- [Problem to solve] Rewrite the lines of all the entries below, swapping "phylum" for "division" each time it appears and changing nothing else. Leave out the pictures.

=== Exercise material ===

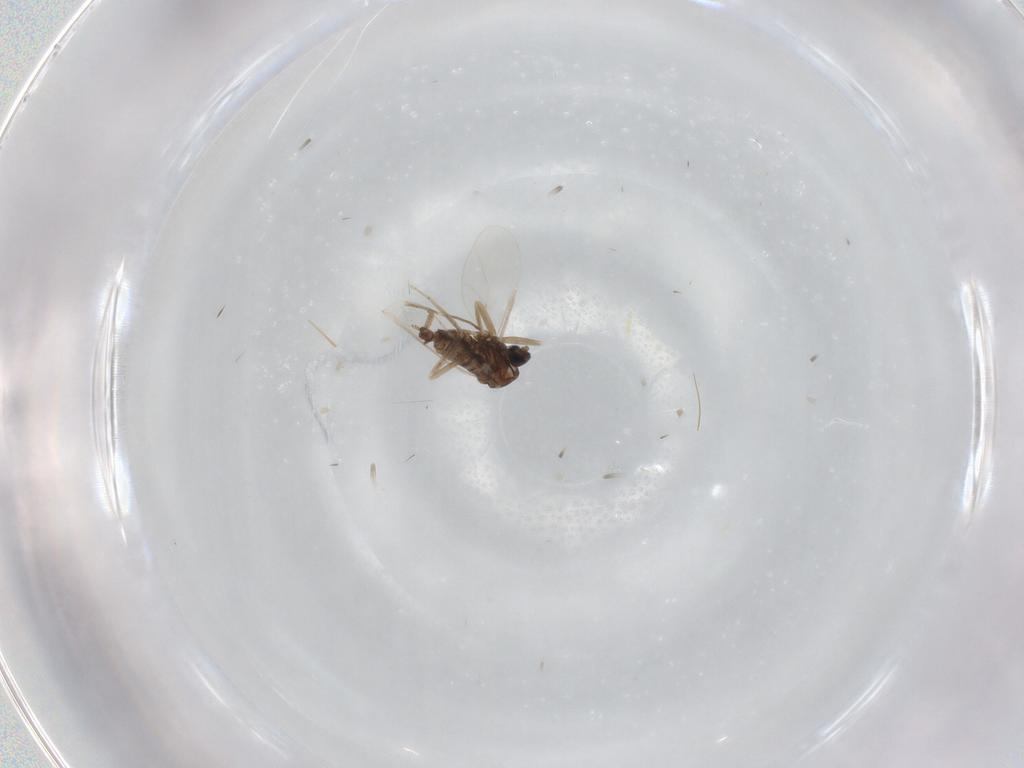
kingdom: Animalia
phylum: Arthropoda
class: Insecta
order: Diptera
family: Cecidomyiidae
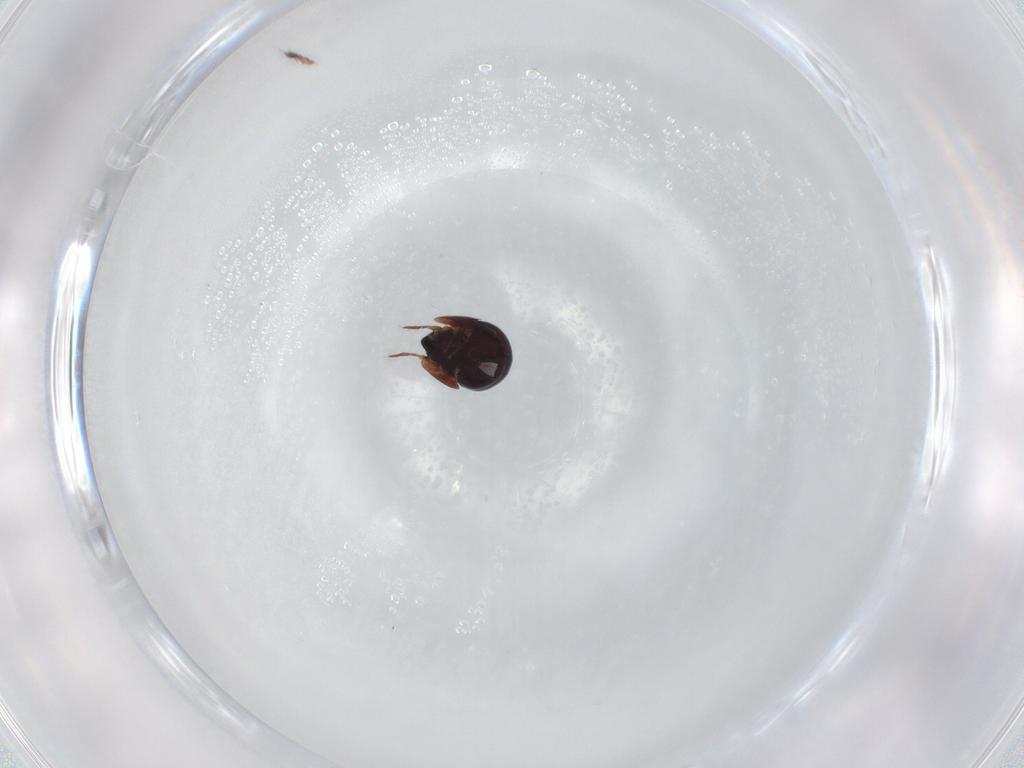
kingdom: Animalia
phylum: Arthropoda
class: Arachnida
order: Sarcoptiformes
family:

===

- [Worked answer]
kingdom: Animalia
division: Arthropoda
class: Insecta
order: Diptera
family: Cecidomyiidae
kingdom: Animalia
division: Arthropoda
class: Arachnida
order: Sarcoptiformes
family:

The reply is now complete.